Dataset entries
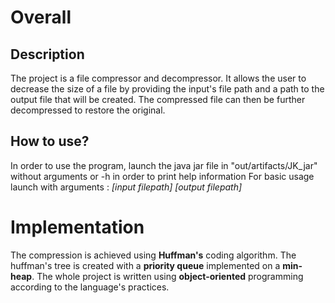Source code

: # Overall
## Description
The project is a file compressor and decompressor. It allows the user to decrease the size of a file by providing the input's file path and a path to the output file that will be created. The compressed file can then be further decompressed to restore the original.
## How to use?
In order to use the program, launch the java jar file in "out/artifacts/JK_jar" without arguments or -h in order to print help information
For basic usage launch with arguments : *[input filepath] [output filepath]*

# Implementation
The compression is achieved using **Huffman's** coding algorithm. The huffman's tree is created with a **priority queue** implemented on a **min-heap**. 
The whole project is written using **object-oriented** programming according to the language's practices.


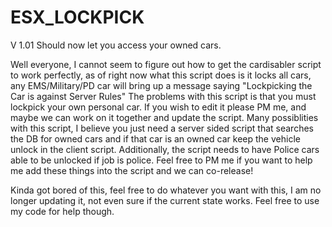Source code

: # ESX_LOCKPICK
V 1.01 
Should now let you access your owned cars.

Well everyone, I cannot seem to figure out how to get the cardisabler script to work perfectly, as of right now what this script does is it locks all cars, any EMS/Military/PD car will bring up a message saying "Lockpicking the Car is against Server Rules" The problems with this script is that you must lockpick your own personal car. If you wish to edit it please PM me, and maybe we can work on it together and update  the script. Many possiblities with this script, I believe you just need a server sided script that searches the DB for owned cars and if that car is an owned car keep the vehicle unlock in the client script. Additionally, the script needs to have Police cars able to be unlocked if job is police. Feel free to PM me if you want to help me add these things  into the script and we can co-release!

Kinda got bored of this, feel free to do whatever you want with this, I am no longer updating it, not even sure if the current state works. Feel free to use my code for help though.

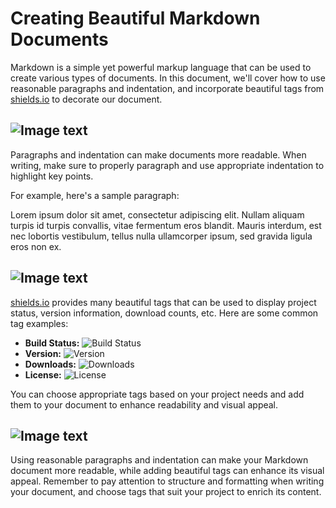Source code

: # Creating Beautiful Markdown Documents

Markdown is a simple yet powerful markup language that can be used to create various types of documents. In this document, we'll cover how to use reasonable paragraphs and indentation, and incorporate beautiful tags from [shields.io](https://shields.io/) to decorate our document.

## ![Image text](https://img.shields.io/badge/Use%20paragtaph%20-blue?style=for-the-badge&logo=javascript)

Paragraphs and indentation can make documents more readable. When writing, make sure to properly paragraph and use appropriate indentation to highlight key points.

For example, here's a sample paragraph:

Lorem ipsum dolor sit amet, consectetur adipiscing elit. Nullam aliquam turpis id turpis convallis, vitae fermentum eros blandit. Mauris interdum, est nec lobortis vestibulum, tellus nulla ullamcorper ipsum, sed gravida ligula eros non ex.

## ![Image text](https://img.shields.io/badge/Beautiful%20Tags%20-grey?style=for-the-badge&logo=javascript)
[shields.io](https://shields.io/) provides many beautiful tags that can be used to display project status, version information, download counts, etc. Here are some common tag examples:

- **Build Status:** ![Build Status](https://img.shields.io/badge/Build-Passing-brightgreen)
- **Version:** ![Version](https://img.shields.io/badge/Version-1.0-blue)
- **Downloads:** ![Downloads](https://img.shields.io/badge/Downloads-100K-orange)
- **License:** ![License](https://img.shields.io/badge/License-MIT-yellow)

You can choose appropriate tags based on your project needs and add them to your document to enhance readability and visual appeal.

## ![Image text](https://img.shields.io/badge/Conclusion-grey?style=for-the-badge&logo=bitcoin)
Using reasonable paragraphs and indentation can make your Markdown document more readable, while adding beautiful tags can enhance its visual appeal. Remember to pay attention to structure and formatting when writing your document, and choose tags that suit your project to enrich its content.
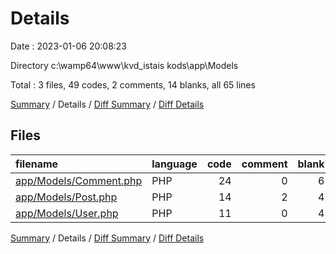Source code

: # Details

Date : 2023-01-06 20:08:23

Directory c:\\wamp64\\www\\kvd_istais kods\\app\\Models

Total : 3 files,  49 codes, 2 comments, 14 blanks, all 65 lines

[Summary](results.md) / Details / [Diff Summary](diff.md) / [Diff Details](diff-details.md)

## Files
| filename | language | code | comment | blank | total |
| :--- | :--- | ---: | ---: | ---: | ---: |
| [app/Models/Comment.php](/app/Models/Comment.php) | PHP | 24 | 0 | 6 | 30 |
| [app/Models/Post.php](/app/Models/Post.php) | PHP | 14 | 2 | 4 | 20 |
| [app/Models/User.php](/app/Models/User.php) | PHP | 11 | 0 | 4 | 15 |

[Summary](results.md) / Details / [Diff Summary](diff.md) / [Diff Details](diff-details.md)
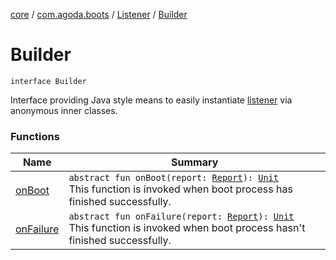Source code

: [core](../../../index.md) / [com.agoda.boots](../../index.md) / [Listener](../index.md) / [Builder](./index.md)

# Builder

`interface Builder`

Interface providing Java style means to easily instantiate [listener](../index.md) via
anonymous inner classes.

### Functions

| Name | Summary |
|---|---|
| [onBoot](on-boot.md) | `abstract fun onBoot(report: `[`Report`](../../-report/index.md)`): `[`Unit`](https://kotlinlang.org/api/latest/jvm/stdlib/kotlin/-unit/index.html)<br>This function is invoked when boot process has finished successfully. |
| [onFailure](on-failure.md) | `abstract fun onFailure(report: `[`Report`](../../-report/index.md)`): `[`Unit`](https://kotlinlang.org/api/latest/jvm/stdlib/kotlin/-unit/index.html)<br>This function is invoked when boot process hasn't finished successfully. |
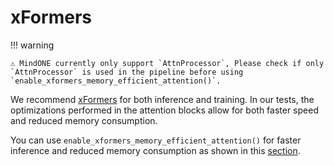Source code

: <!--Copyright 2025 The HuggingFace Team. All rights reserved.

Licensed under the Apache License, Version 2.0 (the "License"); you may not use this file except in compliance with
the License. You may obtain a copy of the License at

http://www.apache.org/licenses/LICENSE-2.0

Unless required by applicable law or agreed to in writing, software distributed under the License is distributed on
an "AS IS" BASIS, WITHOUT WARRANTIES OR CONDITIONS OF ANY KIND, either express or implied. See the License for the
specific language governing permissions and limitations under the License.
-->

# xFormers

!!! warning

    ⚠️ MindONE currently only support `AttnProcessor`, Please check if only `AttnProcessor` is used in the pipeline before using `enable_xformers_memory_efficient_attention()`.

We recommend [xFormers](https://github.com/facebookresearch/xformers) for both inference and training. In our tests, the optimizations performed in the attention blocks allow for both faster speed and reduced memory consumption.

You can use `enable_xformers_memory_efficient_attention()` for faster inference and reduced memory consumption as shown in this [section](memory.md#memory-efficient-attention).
--
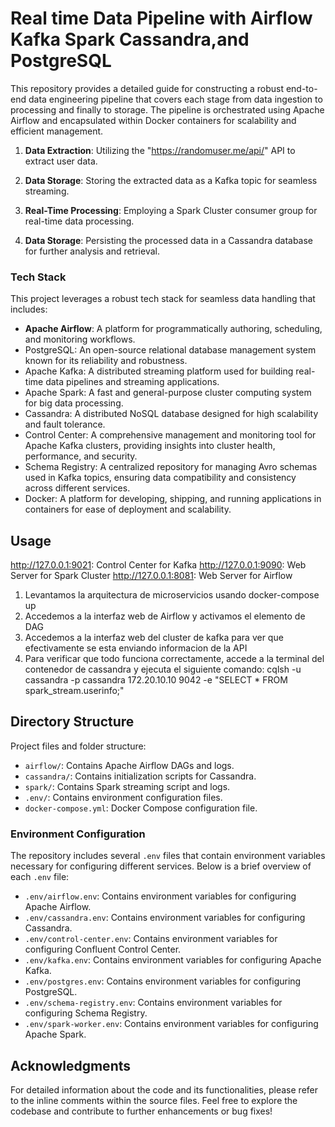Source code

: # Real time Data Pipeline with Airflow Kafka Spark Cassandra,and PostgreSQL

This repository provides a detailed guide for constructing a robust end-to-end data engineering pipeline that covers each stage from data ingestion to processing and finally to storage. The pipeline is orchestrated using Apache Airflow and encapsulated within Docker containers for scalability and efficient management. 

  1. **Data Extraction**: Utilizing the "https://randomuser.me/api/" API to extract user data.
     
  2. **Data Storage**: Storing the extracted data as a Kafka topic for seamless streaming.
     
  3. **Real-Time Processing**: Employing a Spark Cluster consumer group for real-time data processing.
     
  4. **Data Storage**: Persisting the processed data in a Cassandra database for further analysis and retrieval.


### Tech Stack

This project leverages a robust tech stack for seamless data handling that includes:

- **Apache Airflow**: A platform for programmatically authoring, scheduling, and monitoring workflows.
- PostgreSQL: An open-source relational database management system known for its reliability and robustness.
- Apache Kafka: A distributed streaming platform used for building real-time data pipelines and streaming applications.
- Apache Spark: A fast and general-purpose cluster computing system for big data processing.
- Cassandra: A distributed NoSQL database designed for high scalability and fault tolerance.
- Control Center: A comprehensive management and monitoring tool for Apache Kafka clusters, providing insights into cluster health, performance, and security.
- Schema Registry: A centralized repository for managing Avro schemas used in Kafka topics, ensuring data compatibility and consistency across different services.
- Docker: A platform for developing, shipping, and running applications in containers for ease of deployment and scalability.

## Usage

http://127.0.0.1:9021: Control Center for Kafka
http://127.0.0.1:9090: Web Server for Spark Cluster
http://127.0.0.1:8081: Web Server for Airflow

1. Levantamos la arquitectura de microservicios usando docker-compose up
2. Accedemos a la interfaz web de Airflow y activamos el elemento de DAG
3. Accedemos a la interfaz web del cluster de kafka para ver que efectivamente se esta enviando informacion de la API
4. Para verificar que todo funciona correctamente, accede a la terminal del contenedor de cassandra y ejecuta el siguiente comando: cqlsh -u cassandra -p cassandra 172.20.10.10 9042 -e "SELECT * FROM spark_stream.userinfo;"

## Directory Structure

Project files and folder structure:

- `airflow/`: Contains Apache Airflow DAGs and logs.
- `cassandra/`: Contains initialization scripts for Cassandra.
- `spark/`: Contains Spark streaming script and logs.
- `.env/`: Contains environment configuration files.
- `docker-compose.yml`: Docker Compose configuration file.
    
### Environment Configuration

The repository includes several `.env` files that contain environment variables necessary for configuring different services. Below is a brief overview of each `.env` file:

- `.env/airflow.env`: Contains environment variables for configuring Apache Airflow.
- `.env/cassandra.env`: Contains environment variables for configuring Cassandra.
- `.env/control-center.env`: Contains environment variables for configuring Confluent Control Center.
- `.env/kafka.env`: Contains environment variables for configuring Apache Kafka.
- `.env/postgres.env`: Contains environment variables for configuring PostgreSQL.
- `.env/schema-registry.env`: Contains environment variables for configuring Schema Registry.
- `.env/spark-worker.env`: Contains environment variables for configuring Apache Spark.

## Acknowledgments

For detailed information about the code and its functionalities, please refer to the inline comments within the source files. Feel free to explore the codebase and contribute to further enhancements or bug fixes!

[PROBLEM STATEMENT] When you reach the line containing "anonymous inner classes." in the entries above, begin restating word for word, and stop once the line containing "Unless required by" has been given. Omit the pictures.

[ANSWER BOX]
anonymous inner classes.

### Functions

| Name | Summary |
|---|---|
| [onBoot](on-boot.md) | `abstract fun onBoot(report: `[`Report`](../../-report/index.md)`): `[`Unit`](https://kotlinlang.org/api/latest/jvm/stdlib/kotlin/-unit/index.html)<br>This function is invoked when boot process has finished successfully. |
| [onFailure](on-failure.md) | `abstract fun onFailure(report: `[`Report`](../../-report/index.md)`): `[`Unit`](https://kotlinlang.org/api/latest/jvm/stdlib/kotlin/-unit/index.html)<br>This function is invoked when boot process hasn't finished successfully. |
Source code

: <!--Copyright 2025 The HuggingFace Team. All rights reserved.

Licensed under the Apache License, Version 2.0 (the "License"); you may not use this file except in compliance with
the License. You may obtain a copy of the License at

http://www.apache.org/licenses/LICENSE-2.0

Unless required by applicable law or agreed to in writing, software distributed under the License is distributed on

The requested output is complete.